My friends are going through a nasty divorce, and the husband has asked me to write a letter stating my observations about his parenting skills. I think he's a great dad, but I don't want to get involved for fear I will lose the wife's friendship. What do I do?
Some people apparently don't realize that divorce isn't a game you play with friends. Allegiance issues during breakups are tough on the best friendships, and, as you are discovering, it's difficult for bystanders to remain neutral. The couple you know is clearly battling over child custody issues. The wife may be trying to restrict her soon-to-be ex-husband's involvement with, or rights to, the kids by arguing that he's a bad parent. Or, perhaps, the husband is trying to prove he's the better parent so he can obtain sole custody and avoid paying child support. Who knows! The reasons needn't be any of your business.
Still, you worry that if you write a letter saying he's a good dad, she will view this as taking sides. And that means you can kiss your girls' nights out goodbye. But if you refuse him, it's so long to your (or your husband's) good golf buddy.

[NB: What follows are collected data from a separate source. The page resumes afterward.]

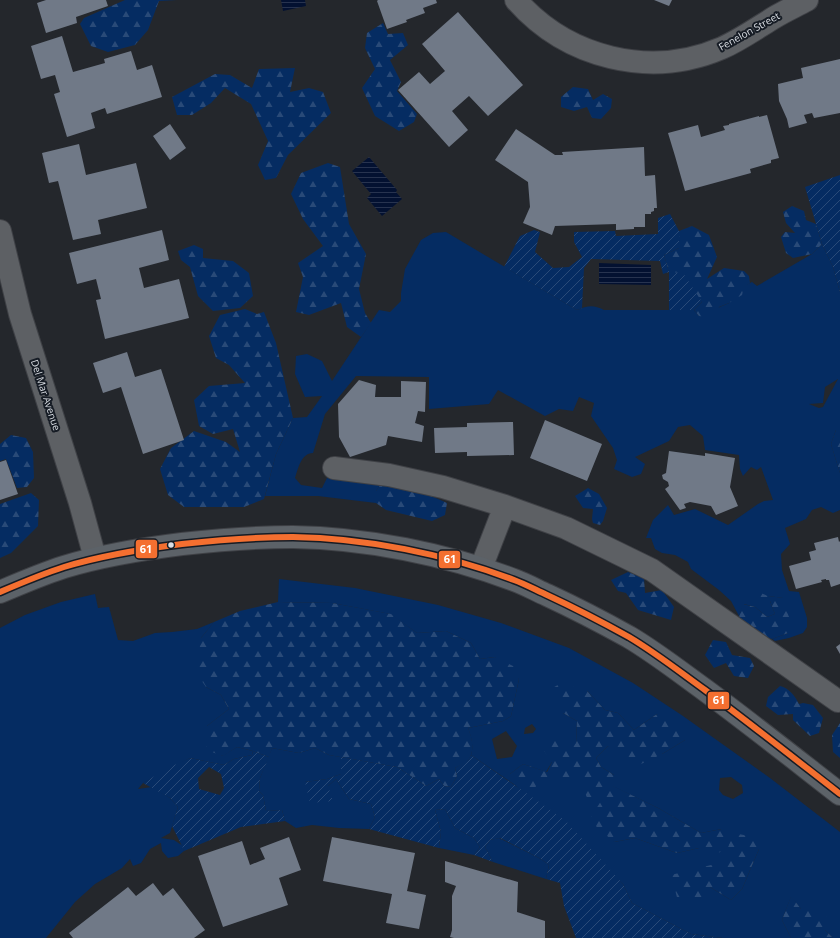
<svg xmlns="http://www.w3.org/2000/svg" width="840" height="938" viewBox="0 0 840 938" font-family="'Open Sans',sans-serif">
<style>
.grass{fill:#052c62;fill-rule:evenodd}
.forest{fill:url(#forest-firs)}
.garden{fill:url(#garden-furrows);fill-rule:evenodd}
.water{fill:url(#water-rules)}
.building{fill:#707987}
.lines{fill:none;stroke-linecap:round;stroke-linejoin:round}
.minor-casing{stroke:#3f4146;stroke-width:24}
.major-casing{stroke:#3f4146;stroke-width:24}
.minor{stroke:#5d6064;stroke-width:22}
.major{stroke:#5c6268;stroke-width:22}
.bus-1-casing{stroke:#161c25;stroke-width:9}
.bus-1{stroke:#f46f30;stroke-width:6}
.bus-dot{fill:#dadee4;stroke:#161c25;stroke-width:1.5}
.labels{text-anchor:middle;stroke-width:4;stroke-linejoin:round;paint-order:stroke}
.street-label{font-size:10px;fill:#dadee4;stroke:#161c25}
.line-badge{stroke:#161c25;stroke-width:1.5}
.badge-label{font-size:11px;text-anchor:middle;font-weight:bold;fill:#fff}
</style>
<defs>
<pattern id="forest-firs" width="22" height="20" patternUnits="userSpaceOnUse"><rect width="22" height="20" fill="#052c62"/><path d="M5 1l3.5 6h-7zM16 11l3.5 6h-7z" fill="#294a78"/></pattern>
<pattern id="garden-furrows" width="10" height="10" patternUnits="userSpaceOnUse"><rect width="10" height="10" fill="#052c62"/><path d="M-1 1l2-2M0 10L10 0M9 11l2-2" fill="none" stroke="#294a78"/></pattern>
<pattern id="water-rules" width="6" height="5" patternUnits="userSpaceOnUse"><rect width="6" height="5" fill="#031131"/><path d="M0 2.5h6" fill="none" stroke="#27334f"/></pattern>
</defs>
<rect width="100%" height="100%" fill="#24272c"/>
<!-- grass -->
<path class="grass" d="M446,232L577,310C587,306 593,304 604,310H694L699,316L729,303L744,286L752,282L757,286L812,254L822,244L833,267L840,292V430H836L831,444L840,473V510L833,513L821,507L812,510L806,519L785,528L790,544L781,554L782,570L789,591L799,592L807,618V627L803,633L789,638L775,641L772,639L788,633L783,598L768,596L775,614L767,617L755,607L744,604L739,616L731,601L719,590L691,569L688,562L675,555L662,553L655,549L651,538H646L653,520L668,505L674,515L695,509L728,525L758,504L764,501L773,500L761,467L757,470L751,467L743,476L740,469L739,455L705,450L703,436L690,425L678,427L669,441L635,457L645,464L641,474L632,477L614,469L617,460L613,448L591,416L594,403L579,397L573,411L559,409L545,416L498,390L489,404L429,409V377L356,376L325,414L313,453C301,453 298,469 295,478L301,485L322,488L327,478L381,484L376,491V503L318,496H265L276,454L293,418L307,417L322,396L305,397L295,374L296,356L307,354L322,361L332,381L379,310L390,312L401,301V293L405,269L421,240L433,233ZM838,379L823,407L819,408L809,404L823,403L825,387Z
M279,579L355,588L438,605L501,623L569,648L633,683L683,716L770,778L840,832V938H833L825,930L801,909L791,897L782,920L791,938H723L691,934L632,903L623,884L515,785L471,755C474,746 471,736 468,728L503,721L511,716L519,679L495,657L480,659L471,643L446,631L417,633L390,614L332,603L278,602ZM587,691L605,710L618,713L634,730L657,714L685,740L662,754L608,746L596,758L601,767L614,775L612,786L658,808L701,833L722,829L699,848L677,853L635,838L614,842L604,798L577,773L510,774L523,764L546,772L552,762L576,745L577,721L563,713ZM532,724L536,729L533,733L524,734L525,728ZM506,731L517,746L512,757L497,759L492,739ZM731,777L742,785L743,793L733,799L723,795L719,790L720,778ZM759,849L742,889L731,900L710,887L724,862Z
M95,594L98,608L109,607L118,640L133,641L155,633L172,632L197,629L214,622L201,638L206,687L221,695L229,709L207,726L222,756L237,747L253,751L252,755L234,759L224,765L190,758L143,783L138,789L152,787L170,798L178,807L170,833L161,838L174,840L183,846L184,851L178,856L168,858L162,851L161,843L150,849L141,863L133,866L130,859L122,868L95,884L75,902L46,938H0V628L25,615L61,602Z
M272,748L299,753L315,748L329,755L341,757V774L327,779L305,782L328,786L336,779L349,799L371,804L375,817L369,829L339,828L312,825L296,828L285,821L282,810L266,811L263,795L259,791L260,778Z
M445,809L455,828L474,838L480,847L474,855L439,848L441,832L435,810Z
M499,838L541,859L549,865L546,879L493,862L485,847L490,840Z"/>
<!-- forest -->
<path class="forest" d="M125,0H177L159,1L148,30L135,45L108,52L91,46L80,24L84,18Z
M383,23L388,34L403,33L408,45L390,60L401,82L397,91L417,114L414,122L399,131L375,116L362,88L375,69L365,48L367,33Z
M295,68L290,92L309,88L323,92L331,113L288,155L276,178L265,180L258,165L268,141L251,104L225,88L211,103L192,115H177L172,97L215,74L230,75L252,88L259,69Z
M573,87L588,89L593,100L603,94L612,99L611,108L601,119L592,118L587,107L574,111L561,107V97Z
M328,163L340,167L349,224L366,254L359,289L365,313L371,323L361,337L347,327L341,303L309,315L296,312L303,277L298,263L323,246L303,219L291,194L301,173Z
M792,206L804,211L806,220L816,224L822,244L812,254L793,258L786,253L781,237L785,232L795,233L786,223L783,212Z
M692,226L709,235L717,257L707,279L724,268L744,271L749,276L750,283L744,287L742,295L729,303L719,307L715,318L699,316L694,310L702,302L669,272L664,255L679,248V231Z
M194,245L203,249V258L233,261L249,273L253,296L240,308L213,311L198,296L190,267L181,260L178,251Z
M245,309L257,314L264,312L276,343L293,418L276,454L264,499L244,507H184L168,495L160,469L171,448L194,431L226,442L240,452L233,429L213,434L199,426L194,400L209,386L245,383L229,365L216,358L209,336L220,315Z
M836,430H840V473L831,444Z
M11,435L26,438L33,452L34,478L27,487L17,488L6,459L0,461V444Z
M381,484L420,491L447,503L445,515L432,521L386,510L376,503V491Z
M588,488L599,494L607,508L603,521L600,525L593,523L592,519L593,509L583,508L575,496Z
M31,493L39,500L38,526L11,553L0,558V504Z
M628,572L644,578L645,593L662,590L674,607L671,620L638,610L626,593L618,591L611,580Z
M761,593L768,596L784,598L789,617L788,633L772,639L747,631L739,616L743,604L755,607L767,617L775,614L770,601L761,603L757,601L756,596Z
M278,602L332,603L391,614L417,633L446,631L471,643L480,659L495,657L513,666L519,679L511,716L503,721L468,728C472,737 475,750 469,759C466,763 460,765 455,768L457,776L451,787L444,786L439,779L426,786L397,767L329,755L315,748L299,753L272,748L269,757L253,751L237,747L223,756L206,750L207,726L229,709L221,695L206,687L199,677V650L201,638L214,622L240,611Z
M713,640L726,642L732,655L750,658L754,666L748,678L734,676L726,663L714,668L705,655Z
M561,683L587,691L605,710L618,713L634,730L657,714L680,720L685,740L662,754L639,765L608,746L596,758L601,767L614,775L616,784L613,786L658,808L701,833L722,829L727,840L723,851L707,857L699,848L677,853L635,838L614,842L589,820L603,798L588,800L577,774L564,789L551,774L534,788L515,785L510,774L523,764L547,772L552,762L542,748L549,740L572,739L576,744L577,721L563,713L551,689Z
M780,686C789,688 795,696 799,704L803,703L813,705L823,718L819,733L810,736L793,720V714L778,715L766,706L768,697Z
M840,723V758L833,752L832,735Z
M733,833L765,839L768,844L759,849L742,889L731,900L710,887L705,901H678L671,875L723,862Z
M791,896L801,909L827,907L825,930L833,938H791L782,920Z"/>
<!-- garden -->
<path class="garden" d="M840,175V292L833,267L822,244L805,187Z
M670,214L679,231V248L664,255L669,272L683,273L702,302L694,310H669V272L663,274L660,261L591,259L584,268L582,308L577,310L504,267L520,236L534,230L540,232L535,252L553,268L569,267L582,257L574,242V232L615,231L616,236L658,234V218Z
M253,751L269,757L260,778L259,791L263,795L266,811L282,810L285,821L241,827L184,851L182,846L172,826L178,807L170,798L143,783L170,767L190,758L224,765L234,759L252,755ZM209,767L221,774L224,788L220,795L199,789L198,778Z
M471,755L565,820L623,884L632,903L691,934L723,938H576L564,906L560,883L546,879L549,865L541,859L500,838L490,840L485,847L493,862L474,855L480,847L474,838L455,828L445,809L435,810L441,832L439,848L369,829L375,817L371,804L349,799L336,779L328,786L333,801L310,803L305,782L327,779L341,774V757L397,767L426,786L439,779L444,786L451,787L457,776L455,768L468,760Z"/>
<!-- water -->
<path class="water" d="M281,0H305L306,6L283,11Z
M369,157L397,190L396,192L402,199L382,216L367,198L371,194L352,171Z
M599,263L651,265V285L599,284Z"/>
<!-- building -->
<path class="building" d="M46,0H106L108,6L76,17L77,23L46,33L37,3Z
M378,0H436L437,3L423,8L425,13L406,20L407,22L387,29L377,1Z
M654,0H672L669,6Z
M458,12L523,85L488,116L469,96L452,111L468,130L449,147L398,90L419,72L430,84L445,71L422,44Z
M62,36L73,72L105,63L104,59L131,51L137,70L152,65L162,97L107,114L105,108L91,113L95,128L67,137L54,94L60,92L55,75L41,79L31,46Z
M840,59V113L814,118L812,113L804,115L807,123L789,128L787,119L779,101L778,84L803,78L801,68Z
M767,115L779,158L771,160V163L750,169L751,173L685,191L675,156L668,133L698,125L701,137L725,130L723,126L729,125V124L759,116V117Z
M170,124L186,148L170,160L153,136Z
M516,129L555,155H563L562,152L644,147L645,176L655,175L657,208H654V211L651,212V214H645V227H634V229L616,230V224L555,226L552,235L523,223L530,207L528,182L495,160Z
M79,144L86,175L136,163L147,208L98,220L101,234L73,240L58,181L49,183L42,153Z
M162,230L169,260L139,268L144,288L179,279L189,318L105,339L96,300L101,299L96,279L77,284L69,253Z
M127,352L135,377L161,369L184,440L143,454L121,387L103,393L93,363Z
M359,380L376,385L375,397H401V381L426,382L425,412L418,411L415,423L424,426L422,442L388,436L386,445L350,457L339,437L338,404Z
M545,420L602,444L587,481L530,458Z
M513,422L514,455L467,456V452L435,453L434,428L467,427V423Z
M669,451L705,456V453L735,458L730,487L738,506L716,515L711,506L690,502L684,504L686,508L680,510L665,489L669,486L668,482L663,479L662,475L666,473Z
M6,460L18,494L0,500V462Z
M838,537L839,542L840,541V584L831,587L829,580H826V579L821,580L822,582L796,589L789,566L811,560L809,552L816,550L814,543Z
M840,644V654L836,647Z
M289,837L301,870L279,878L288,905L223,927L198,856L242,841L250,865L265,859L260,848Z
M332,837L415,853L407,891L426,895L419,929L386,923L392,894L323,881Z
M445,861L518,882L517,912L545,921V938H454L450,937L452,930V896L456,886L445,882Z
M153,883L163,896L173,888L205,930L194,938H73L69,933L128,887L136,896Z"/>
<g class="lines">
<defs>
<path id="minor" d="M516,0C567,58 650,79 722,48C740,40 757,28 775,17C785,11 796,6 807,0
M0,231L20,314L80,503L95,558
M334,468L389,475L443,487L505,506L566,528L652,570L838,701
M481,568L505,506"/>
<path id="major" d="M0,592C21,583 42,574 64,567C103,555 142,549 182,544C219,540 256,537 293,537C365,538 446,554 514,580C525,584 536,590 547,595C575,608 602,622 629,637C656,653 680,672 705,690C751,724 795,759 840,794"/>
</defs>
<!-- minor casing -->
<use href="#minor" class="minor-casing"/>
<!-- major casing -->
<use href="#major" class="major-casing"/>
<!-- minor -->
<use href="#minor" class="minor"/>
<!-- major -->
<use href="#major" class="major"/>
<defs>
<path id="bus-1" d="M0,592C21,583 42,574 64,567C103,555 142,549 182,544C219,540 256,537 293,537C365,538 446,554 514,580C525,584 536,590 547,595C575,608 602,622 629,637C656,653 680,672 705,690C751,724 795,759 840,794"/>
</defs>
<!-- bus-1 casing -->
<use href="#bus-1" class="bus-1-casing"/>
<!-- bus-1 -->
<use href="#bus-1" class="bus-1"/>
</g>
<!-- markers -->
<circle class="bus-dot" cx="171" cy="545" r="3.5"/>
<g class="labels">
<!-- street labels -->
<g class="street-label">
<text transform="translate(749 31) rotate(-29)" y="4">Fenelon Street</text>
<text transform="translate(46 395) rotate(72)" y="4">Del Mar Avenue</text>
</g>
</g>
<g class="line-badge">
<rect x="135" y="539" width="23" height="20" rx="4" fill="#f46f30"/>
<rect x="438" y="550" width="23" height="19" rx="4" fill="#f46f30"/>
<rect x="707" y="691" width="23" height="19" rx="4" fill="#f46f30"/>
</g>
<g class="badge-label">
<text x="146" y="553">61</text>
<text x="450" y="563">61</text>
<text x="719" y="704">61</text>
</g>
</svg>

What's a girl to do? Your best bet is to be honest. Explain to him that you want to maintain your relationship with both him and his soon-to-be ex-wife, and that his request puts you in a lose-lose situation. Tell him you're more than willing to help him -- and her and the kids -- through this rough patch, but not in this way. Make them meals and offer to care for the kids occasionally -- but stay out of their game.